1.     People have no idea how huge a field the study of Jesus is, even among people who don’t believe. We’re not studying The Hobbit here; this is not The History of Santa Claus. The discipline is so big you could walk into a university library and you’ll find more books on the historical Jesus than you will on Alexander the Great and Julius Caesar combined, which means, you know, it’s pretty hard to just rad one book or one article or watch one SBS documentary and think you know what scholars think about Jesus. It’s a massive field.

2.     Women were huge in Jesus life. One woman in particular – Mary, his mum. But a little-known fact is that women bankrolled the whole mission of Jesus. Tucked away in Luke chapter 8 is the extraordinary statement that a few high-born Galilean women actually bankrolled the entire mission of Jesus and the 12 apostles. That would have cost a bomb. At the end of the story, women are still there. They’re there at the cross; the guys have fled. At the resurrection, women are there.
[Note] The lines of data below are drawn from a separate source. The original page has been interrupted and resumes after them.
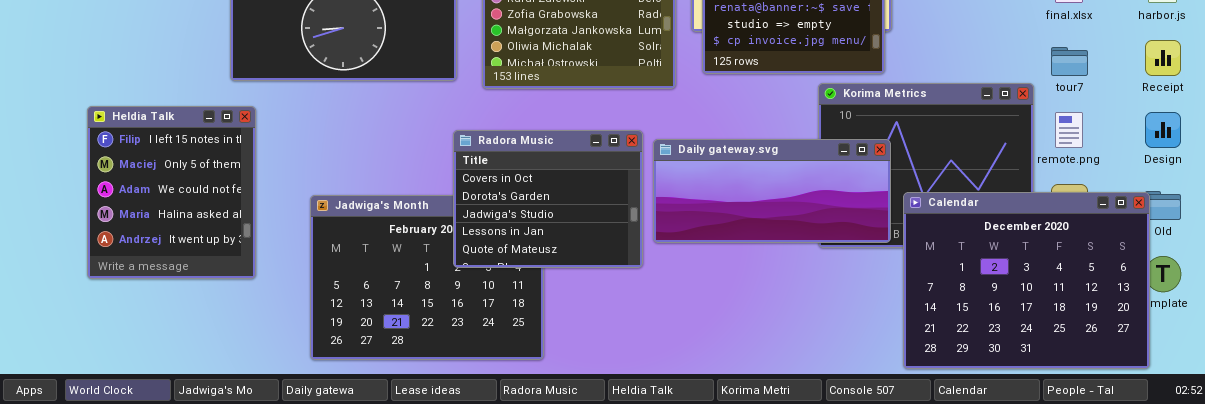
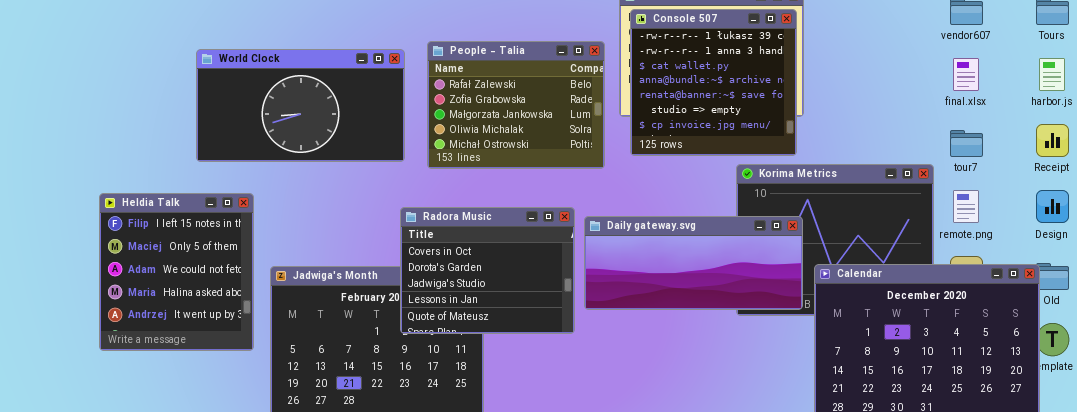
Heldia Talk: [87,106,256,279] -> [99,193,254,351], moved

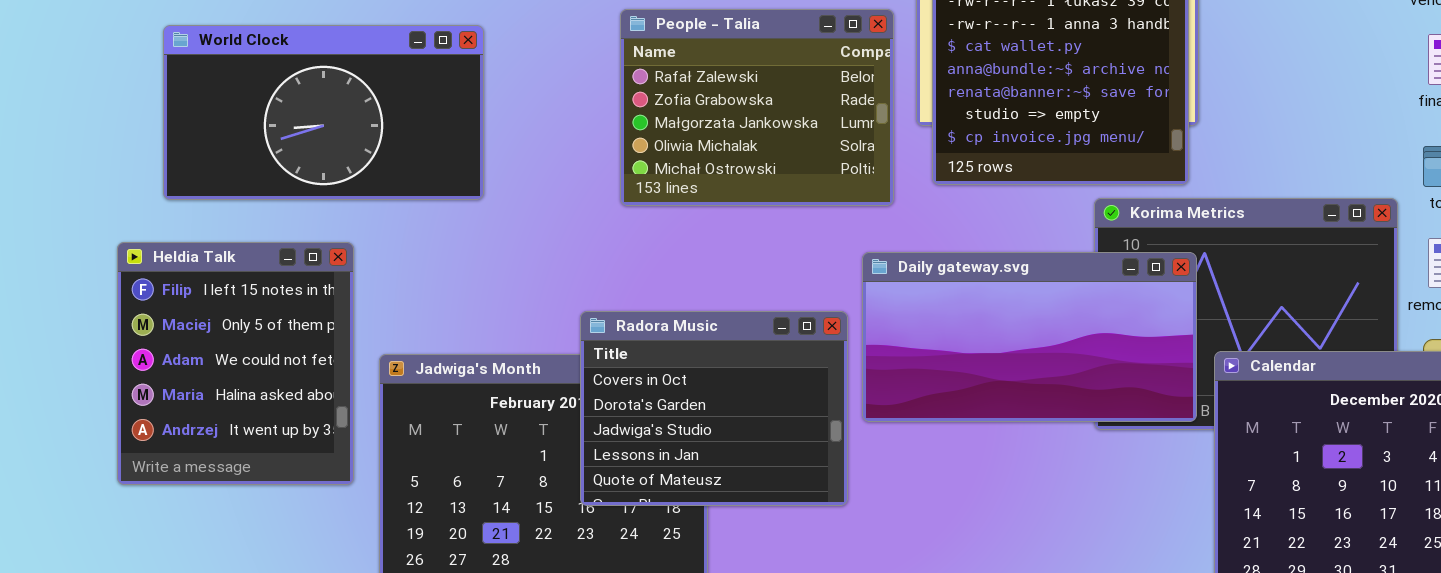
World Clock: [196,49,405,162] -> [163,25,484,200], moved
Radora Music: [400,207,575,334] -> [580,311,848,506], moved
Daily gateway.svg: [584,216,803,310] -> [862,252,1197,422], resized

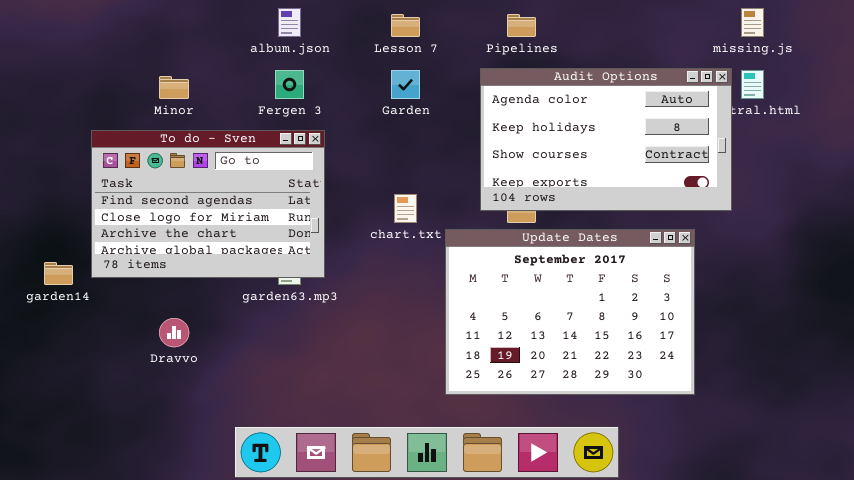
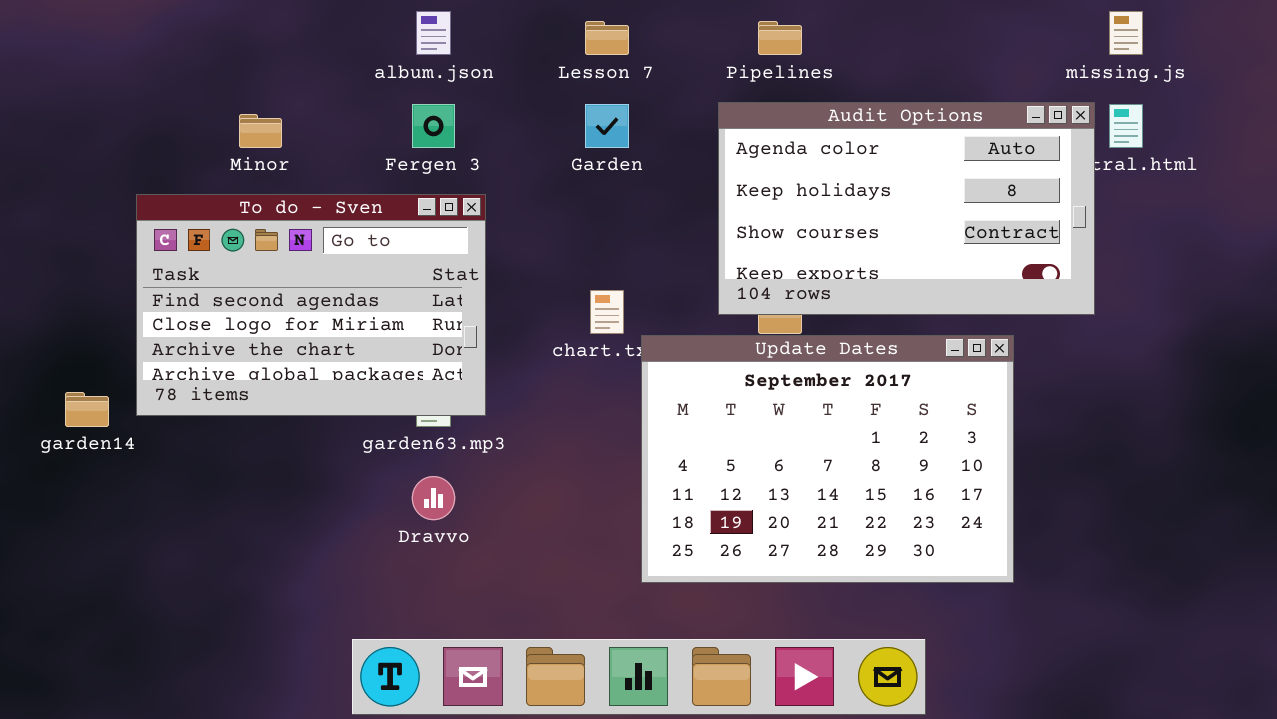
Update Dates: [445,229,695,395] -> [641,335,1014,583], moved
Dravvo: [159,318,189,347] -> [412,476,455,520], moved

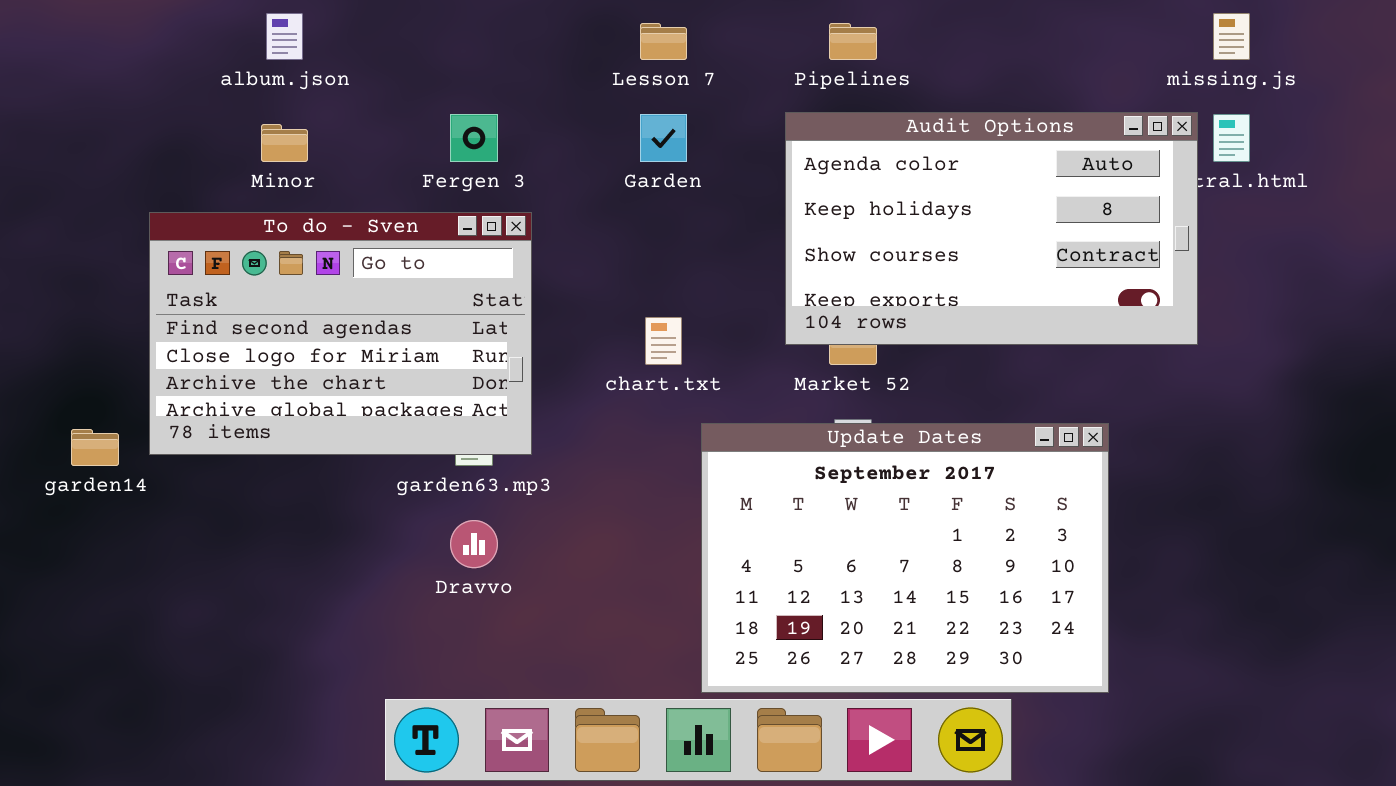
album.json: [416,11,451,55] -> [266,13,303,60], moved
Update Dates: [641,335,1014,583] -> [701,423,1109,693], moved

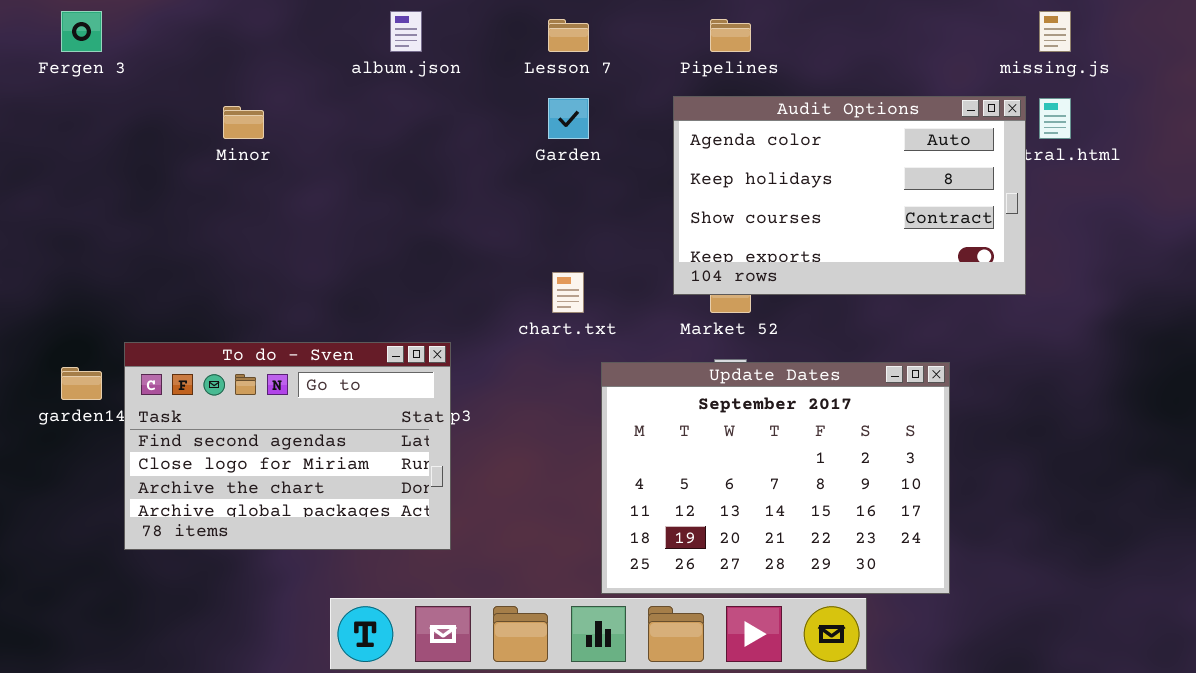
album.json: [266,13,303,60] -> [390,11,422,52], moved
Fergen 3: [450,114,498,162] -> [61,11,102,52], moved
To do - Sven: [149,212,532,455] -> [124,342,451,550], moved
3.     Jesus grew up in a pretty big family, by modern standards anyway. Obviously, mum and dad, Mary and Joseph, but he had four brothers who are named in the gospels. There’s James, there’s Judas, there’s Simon and there’s Joseph Jr and then the text says “and then his sisters.” And unfortunately, they’re not named – but at least two sisters – so that’s a pretty big family. The extraordinary thing is the brothers of Jesus didn’t believe in him during his earthly ministry, but we end up discovering that James led the Jerusalem church for 30 years until he was executed for his faith in the year 62.

4.     Jesus was something like a refugee. At the very beginning of the story his family is under great peril and threat from Herod the Great, who was a serious crazy ancient ruler, who went to wipe out the children in Bethlehem; and the family, we’re told, had to go off to Egypt. So I don’t think it’s invalid to say that Jesus as a baby – certainly Jesus’ parents – experienced what it is like to be an asylum-seeker, to need the refuge of others in far-away lands.

5.     For me, the most extraordinary statement about ethics ever made is from Jesus’ lips where he says “Love your enemies. Do good to those who hate you. Be merciful just as your Father is merciful.” For Jesus, love not just for your neighbour but for your enemy was absolutely core to the ethical life because it is core to his vision of God. Be merciful because God is merciful. We love even the enemy not just because it’s a good thing to do but because that’s what God is like, Jesus thought. In fact, he believed that so much, he went to the cross and gave his life out of love for the enemy to bring them into God’s love.